Treating typeof someVariable === "string" as a type guard is one such heuristic, the typeof type guard.

But ["string"].includes(typeof someVariable) is not treated as a type guard by the compiler; nobody has implemented such a thing.


An interesting discussion about a similar question/suggestion can be found at microsoft/TypeScript#36275: Why doesn't TypeScript treat Array.includes() or Array.indexOf() as a type guard?

As @RyanCavanaugh (development lead for the TypeScript team at Microsoft) said in a comment:

[The lack of type guard] is the behavior absent the implementation of a feature that would cause it behave the way the OP is proposing.

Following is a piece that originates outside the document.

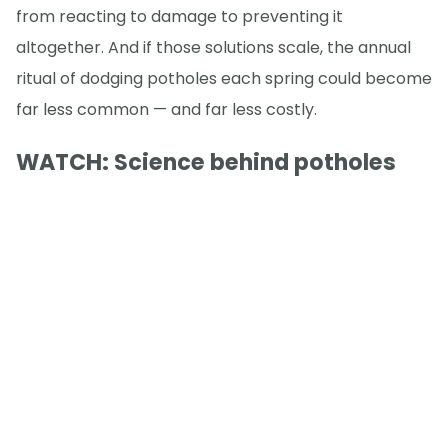
from reacting to damage to preventing it
altogether. And if those solutions scale, the annual
ritual of dodging potholes each spring could become
far less common — and far less costly.
WATCH: Science behind potholes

None of the existing narrowing mechanics apply here; we're talking about probably a thousand lines of new code to correctly detect and narrow arrays based on these methods, along with a performance penalty paid by every program because the control flow graph would have to be more granular to set up the possible narrowings caused by any method call, along with a bug trail and confusion trail caused by people expecting non-method versions of these functions to also behave the same way.

I imagine the same would be said for this case; implementing this type guard in the compiler would take a lot of work, make the compiler slower for everyone, and introduce more complexity and possible bugs, all for the benefit of supporting a relatively uncommon use case.


Luckily, though, TypeScript does give developers the ability to write their own custom type guards via user-defined type guard functions. You need to refactor your intended type guard into a boolean-returning function that acts upon one of its parameters, which means that you still won't get ["string"].includes(typeof input) to work out-of-the-box, but you can at least get closer.

Here's one possible implementation:

interface TypeofMap {
  string: string;
  number: number;
  bigint: bigint;
  boolean: boolean;
  symbol: symbol;
  undefined: undefined;
  object: object | null;
  function: Function
}
function typeofIncludes<K extends keyof TypeofMap>(typeofs: K[], val: any): val is TypeofMap[K];
function typeofIncludes(typeofs: Array<keyof TypeofMap>, val: any) {
  return typeofs.includes(typeof val);
}

I've defined a TypeofMap interface whose only purpose is to represent the mapping between the string values returned by the JS typeof operator and the TypeScript types they represent. It's not perfect; there is no such TypeScript type as a "non-function object" corresponding to the "object" string, and rather than trying to simulate one I just use object.

Then the typeofIncludes() function takes an array typeofs of typeof-outputtable strings and a value val, and returns a boolean value which is true if val is one of the relevant types.

You can test it out here:

function makeList(input: ObjectList | string | number): string[] {
  if (typeofIncludes(["string", "number"], input)) {
    return [String(input)];
  }
  const arr = [];
  for (const x in input) {
    arr.push(String(input[x]));
  }
  return arr;
}

This works. Inside the "then" clause of if (typeofIncludes(["string", "number"], input)), input has been narrowed to string | number, while in the "else" clause it has been narrowed to ObjectList.